LE CHEF DE L’ÉGLISE ORTHODOXE MONTÉNÉGRINE
Tout pays touristique a désormais conscience que Moscou est décidé à orienter à sa convenance «son» flux de touriste. Si la sécurité des ressortissants russes est toujours invoquée, elle n’est souvent pas le véritable motif. Moscou a interdit les vols charters vers la Turquie après que cette dernière a abattu un bombardier russe et manifesté des intentions radicalement opposées sur le dossier syrien.
La Russie, qui se voit comme le protecteur du monde slave et orthodoxe, se hérisse à chaque fois qu’un ancien allié franchit la ligne rouge le séparant de l’OTAN. Podgorica soupçonne d’ailleurs la Russie d’être mêlée à une tentative de coup d’Etat en novembre 2016 visant à faire échouer l’intégration dans l’OTAN. Deux espions russes présumés sont en procès actuellement pour avoir participé au putsch.
Moscou met aussi en oeuvre la puissance douce. «La Russie se sert souvent de l’Eglise orthodoxe [70% de la population] pour faire passer son message», indique un rapport du cabinet d’experts américain CNA paru ce mois-ci. D’où les imprécations du leader de l’Eglise orthodoxe monténégrine contre la diplomatie gouvernementale: «Que celui qui n’est pas loyal envers la Russie, qui a le même sang et la même langue que nous, voie la chair se détacher de son corps. Qu’il soit maudit trois fois et 3000 fois par mois.»

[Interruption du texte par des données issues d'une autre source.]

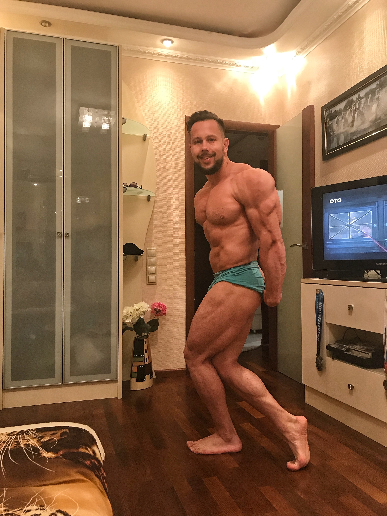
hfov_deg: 49.7
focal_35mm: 28
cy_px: 258
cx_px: 194
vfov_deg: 63.4
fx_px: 417
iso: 64
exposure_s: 1/17
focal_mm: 3.99
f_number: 1.8
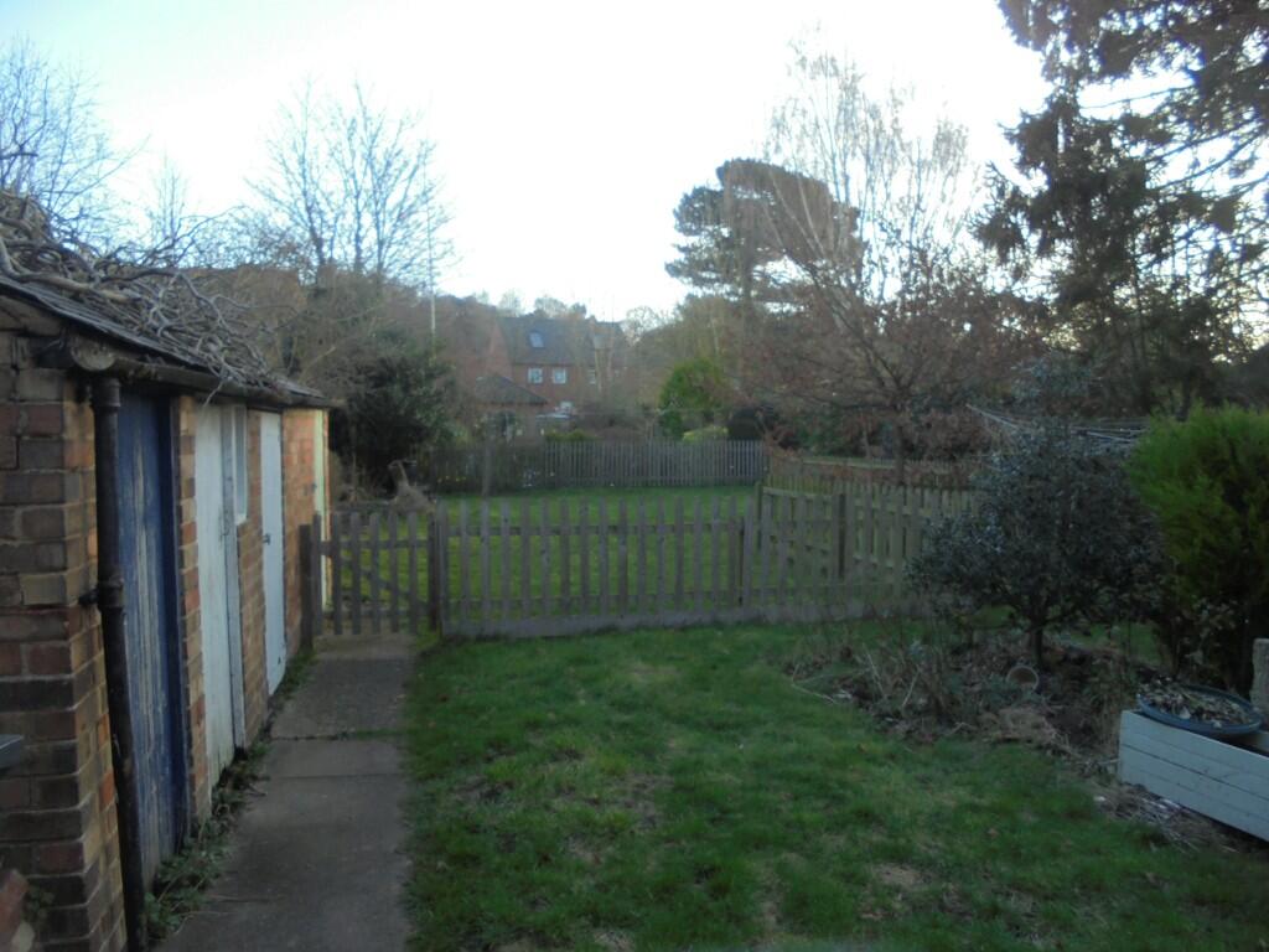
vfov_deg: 53.1
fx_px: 953
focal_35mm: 26
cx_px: 634
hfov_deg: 67.3
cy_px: 476
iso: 100
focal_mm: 4.6
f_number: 3.5
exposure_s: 1/125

En des termes plus mesurés, le Ministère russe des affaires étrangères a indiqué fin avril dans un communiqué: «Nous regrettons que la direction actuelle du pays et ses protecteurs occidentaux n’aient pas écouté la voix de la raison et de leur conscience […]. Nous nous réservons le droit de prendre des mesures destinées à protéger nos intérêts et notre sécurité nationale.»
La menace est modeste: l’armée monténégrine compte 1200 hommes et se trouve à plus de 1000 km de la frontière russe. En fait, derrière les rodomontades, la Russie continue à être très active, explique Vera Zakem, l’une des auteurs du rapport du CNA: «Maintenant que le Monténégro a été accepté dans l’OTAN, Moscou va s’employer à dépeindre le pays comme un Etat raté et à peser de tout son poids dans la dynamique régionale.»